▶ **Work instruction**
Rewrite the portion of the prostate cancer text below starting with "Results from phase" and going on through "outcomes (6, 7).", substituting "incidence" for "occurrence".

▶ **Provided text**
Results from phase III chemoprevention trials further support the role of sex steroid hormones in prostate cancer carcinogenesis (4, 5). Indeed, finasteride (a 5α-reductase type I inhibitor) and dutasteride (a dual 5-AR inhibitor targeting 5α-reductase type I and type II), both of which block the conversion of testosterone into DHT in target cells, reduced the occurrence of prostate cancer by approximately 25% (4, 5). However, this reduction in prostate cancer risk comes at the expense of a controversial but potentially increased risk of developing higher-grade prostate cancer (4, 5). In agreement with the finasteride and dutasteride findings, in men with a confirmed diagnosis of prostate cancer, previous studies have suggested that low pretreatment levels of serum testosterone are associated with disease aggressiveness and clinical outcomes (6, 7).

▶ **Provided data**
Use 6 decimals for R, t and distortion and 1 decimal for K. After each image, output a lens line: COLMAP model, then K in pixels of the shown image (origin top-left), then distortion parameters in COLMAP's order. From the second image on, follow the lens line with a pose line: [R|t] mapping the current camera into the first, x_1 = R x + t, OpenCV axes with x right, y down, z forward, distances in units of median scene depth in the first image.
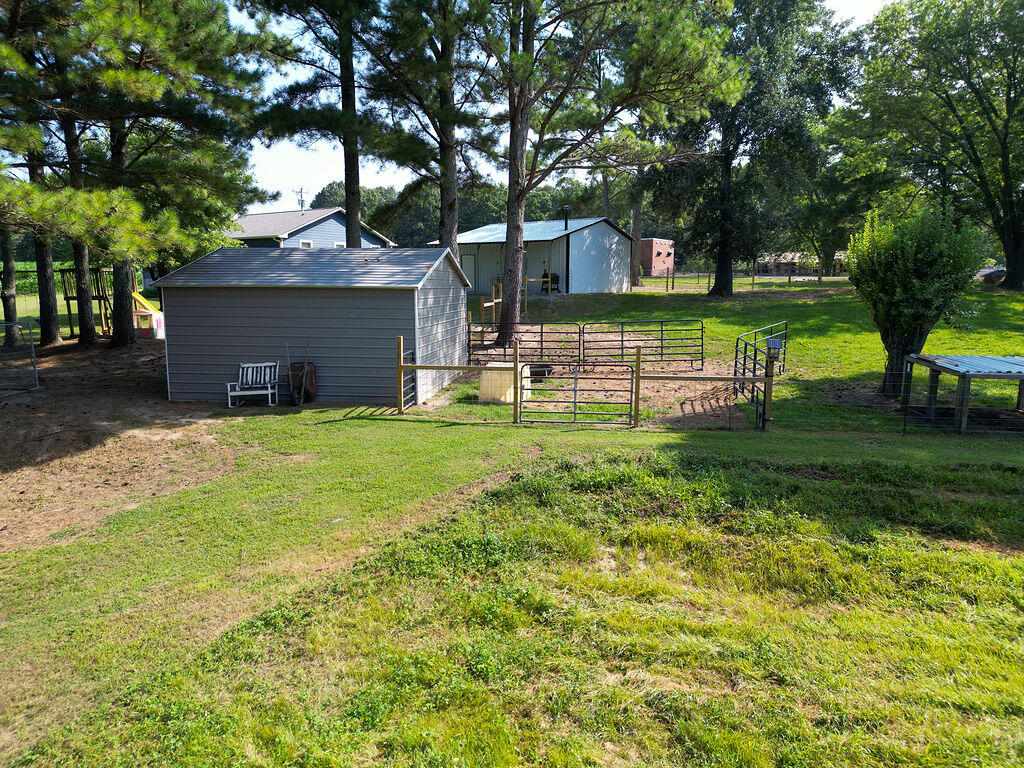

▶ **Written response**
Results from phase III chemoprevention trials further support the role of sex steroid hormones in prostate cancer carcinogenesis (4, 5). Indeed, finasteride (a 5α-reductase type I inhibitor) and dutasteride (a dual 5-AR inhibitor targeting 5α-reductase type I and type II), both of which block the conversion of testosterone into DHT in target cells, reduced the incidence of prostate cancer by approximately 25% (4, 5). However, this reduction in prostate cancer risk comes at the expense of a controversial but potentially increased risk of developing higher-grade prostate cancer (4, 5). In agreement with the finasteride and dutasteride findings, in men with a confirmed diagnosis of prostate cancer, previous studies have suggested that low pretreatment levels of serum testosterone are associated with disease aggressiveness and clinical outcomes (6, 7).